BSP says Philippines 'insulated' from Russia-Ukraine fallout
The Philippines economy is insulated from fallout emanating from the Russia-Ukraine conflict as the Southeast Asian country has little economic and business dealings with the warring states, the Bangko Sentral ng Pilipinas said Monday.
"In brief, the Philippines’ geographic distance and limited economic link to both Russia and Ukraine, as well as its strong macroeconomic fundamentals, could insulate the domestic economy during the current risk-off episode," BSP Governor Benjamin Diokno said in a statement.
Diokno pointed out that the Philippines’ direct trade links with Russia and Ukraine are "negligible". Citing government data, Diokno said the Philippines’ exports to Russia, which is facing tough economic sanctions for its invasion of Ukraine, amounted to $120 million in 2021, or only 0.2% of the country's total exports last year. For Ukraine, total exports was a “measly” $5 million, he added.

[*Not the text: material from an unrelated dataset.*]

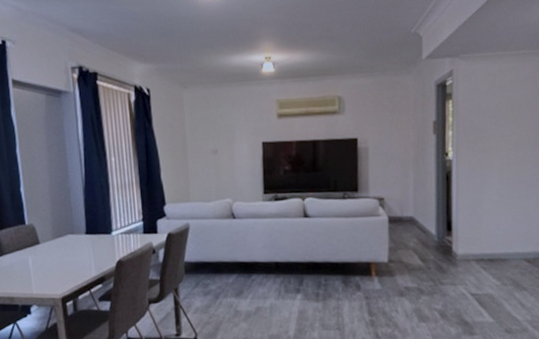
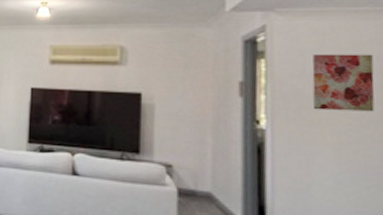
wall art: none [485,90,527,140] -> present [312,54,375,112]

Links to investments, remittances, and tourism were likewise limited, according to Diokno.
But like several countries, the BSP chief said the Philippines, a net oil importer, is not immune to the war’s impact on oil prices. As world oil prices hit 14-year highs, the central bank said domestic inflation could surge by 4.7% this year under a worst-case scenario that prices in the international market reach $140 per barrel for several months. If this forecast is realized, the BSP would miss its 2-4% inflation target for the second straight year.
After a massive hike last week, consumers are now bracing for another big-time oil price increase to the tune of P8 for unleaded gasoline and P13 for diesel fuel. The high pump prices have already prompted transport groups to file for fare hikes and labor groups to ask for an increase in the daily minimum wage, which was last adjusted four years ago.
In a research note on February 24, global investment bank Nomura said the Philippine economy could shed 0.07 percentage points for every 10% rise in global oil prices due to its high dependence on oil imports. This would make the country among the “biggest losers” in Asia together with India and Thailand amid the escalating war in Europe, Nomura said.
During its last policy meeting on February 17, the BSP projected inflation to average 3.7% in 2022 and 3.3% in 2023.